** GIVEN TEXT **
= = = = =

Introduction
The long-anticipated ascertainment from the Federal Court has finally arrived to address one of the most controvertible questions in the construction industry in Malaysia, that is, whether the Construction Industry Payment Adjudication Act 2012 (“CIPAA”/“the Act”) confers a retrospective or prospective application on construction contracts.
The Federal Court in Jack-In Pile (M) Sdn Bhd v Bauer (Malaysia) Sdn Bhd [Civil Appeal No.: 02(f)-58-07/2018(B)] (“Jack-In Pile”) and Ireka Engineering & Construction Sdn Bhd v PWC Corporation Sdn Bhd [Civil Appeal No.: 02(f)-124-12/2018 (W)] (“Ireka Engineering”) unanimously held that the Act only applies prospectively to construction contracts signed after the Act came into force, that is, 15 April 2014.
The Federal Court addressed the following questions of law1:
Jack-In Pile
- Whether CIPAA applies to construction contracts entered into before the coming into operation of CIPAA i.e. 15 April 2014?
- If the answer to (i) is affirmative, does it follow that Section 35 of CIPAA 2012 should also apply to construction contracts entered into before the coming into operation of this Act?
Ireka Engineering
- Whether CIPAA gives rise to substantive rights and is consequently not retrospective in nature, making the Adjudication Decision liable to be set aside?
- Whether the CIPAA which came into force on 15 April 2014 is retrospectively applicable to a subcontract that was signed and dated prior to the enforcement date, or will it render the entire Adjudication proceedings, including the Adjudication Decision, void?
On 16 October 2019, the Federal Court in both Jack-In Pile and Ireka Engineering unanimously avowed that CIPAA does not apply to construction contracts entered into before the effective date of the Act, which is 15 April 2014. In other words, CIPAA operates prospectively in the building industry.
The background facts: Jack-In Pile and Ireka Engineering
Jack-In Pile (M) Sdn Bhd v Bauer (Malaysia) Sdn Bhd
In Jack-In Pile, the contract was dated 16 March 2011. The contention stemmed from Clause 11.1 of the agreement, which provides for a “pay-when-paid” mode of payment term for the related progress claims.
At the first instance, the High Court held that Clause 11.1 being a conditional payment provision was rendered void by section 35 of CIPAA (“Section 35”). The High Court enunciated that CIPAA applies to all construction contracts or disputes notwithstanding whether the contract was made or the dispute arose before or after the enforcement date of the Act.
On appeal, the Court of Appeal found that Section 35 relates to and affects a substantive right of a contractual party as it takes away the right of the party to rely on a “pay-when-paid” clause which has been agreed in the contract. Thus, the Court concluded that Section 35 only applies to contracts entered into after the coming into force of the Act, that is, the said section is prospective in nature.
Ireka Engineering & Construction Sdn Bhd v PWC Corporation Sdn Bhd
In Ireka Engineering, the agreement was entered into on 15 September 2009. The appellant sought to apply the cross-contractual set-off provisions under Clause 13.1 of the agreement.
By virtue of the expression “a construction contract” in section 5(1) of the CIPAA, both the Court of Appeal and the High Court held that CIPAA does not allow cross-contractual set-offs and denied the appellant’s right to rely on Clause 13.1 for the said purpose.

= = = = =

** RECORDED INFORMATION **
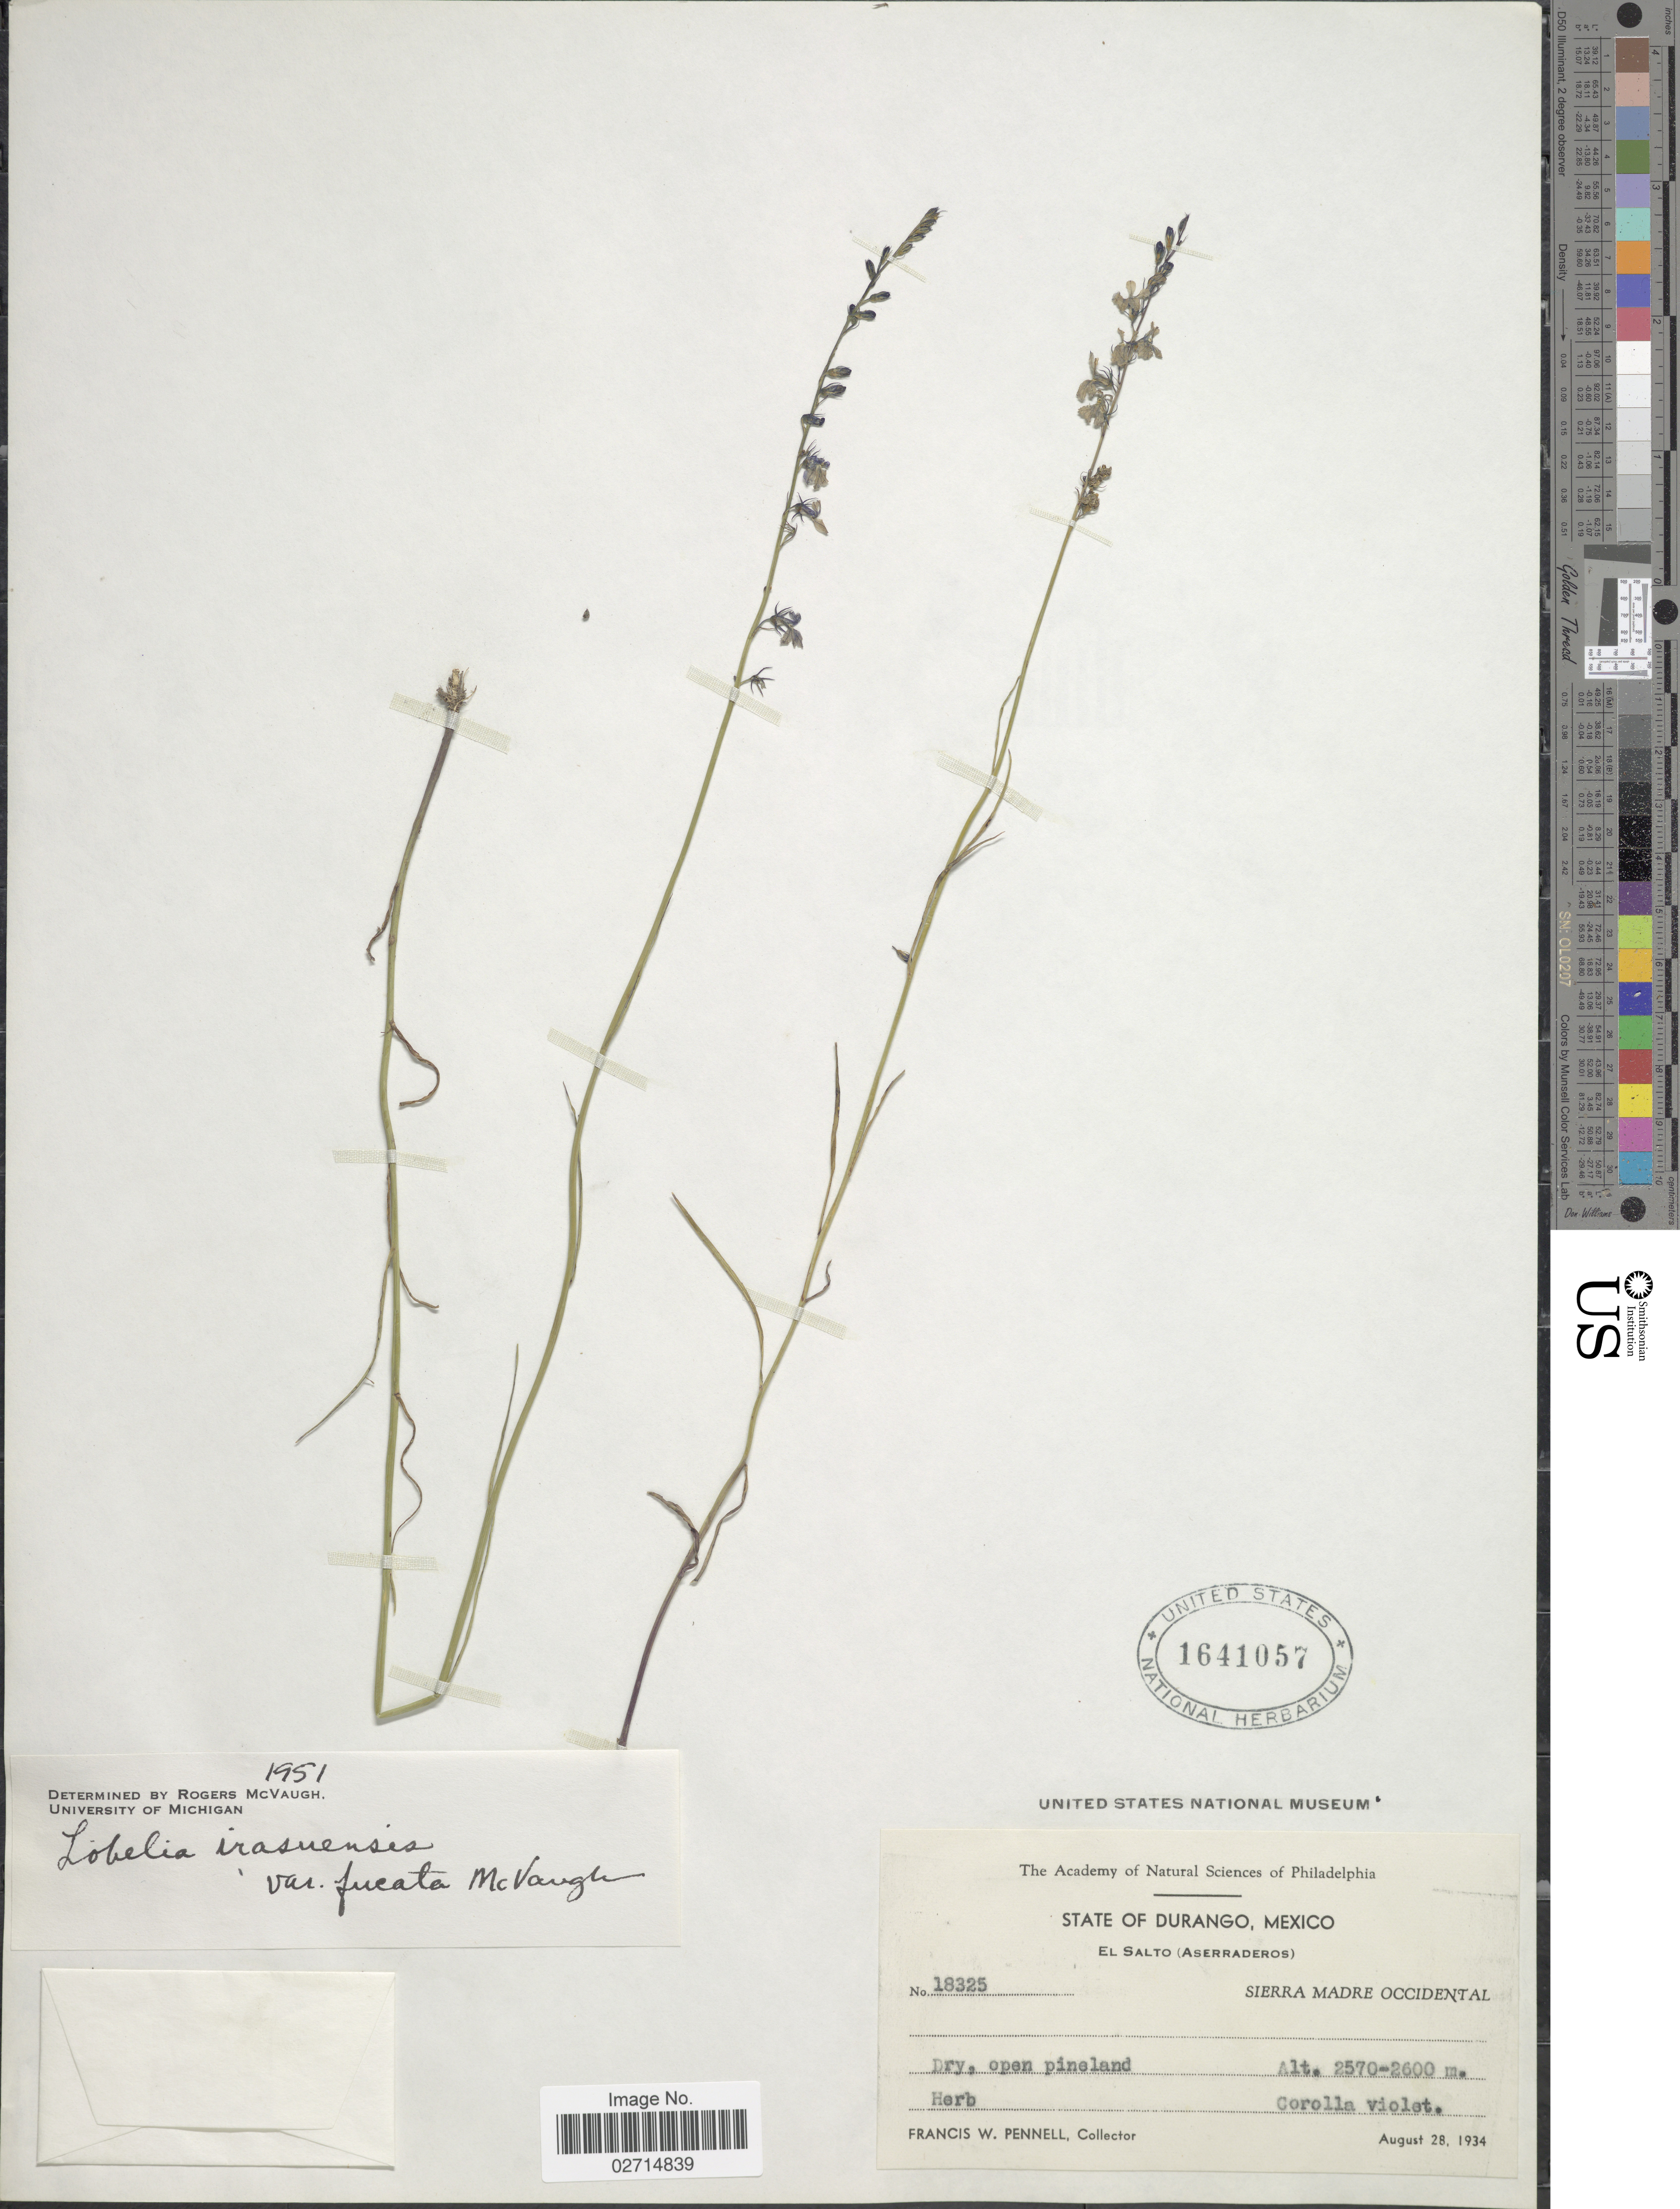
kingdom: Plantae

= = = = =

** REQUIRED TASK **
Please reproduce the passage on CIPAA starting with "The Federal Court addressed" and going on through "be set aside?", changing "construction contracts" to "building contracts". The listing has nothing to do with the text on CIPAA.

** CORRECT ANSWER **
The Federal Court addressed the following questions of law1:
Jack-In Pile
- Whether CIPAA applies to building contracts entered into before the coming into operation of CIPAA i.e. 15 April 2014?
- If the answer to (i) is affirmative, does it follow that Section 35 of CIPAA 2012 should also apply to building contracts entered into before the coming into operation of this Act?
Ireka Engineering
- Whether CIPAA gives rise to substantive rights and is consequently not retrospective in nature, making the Adjudication Decision liable to be set aside?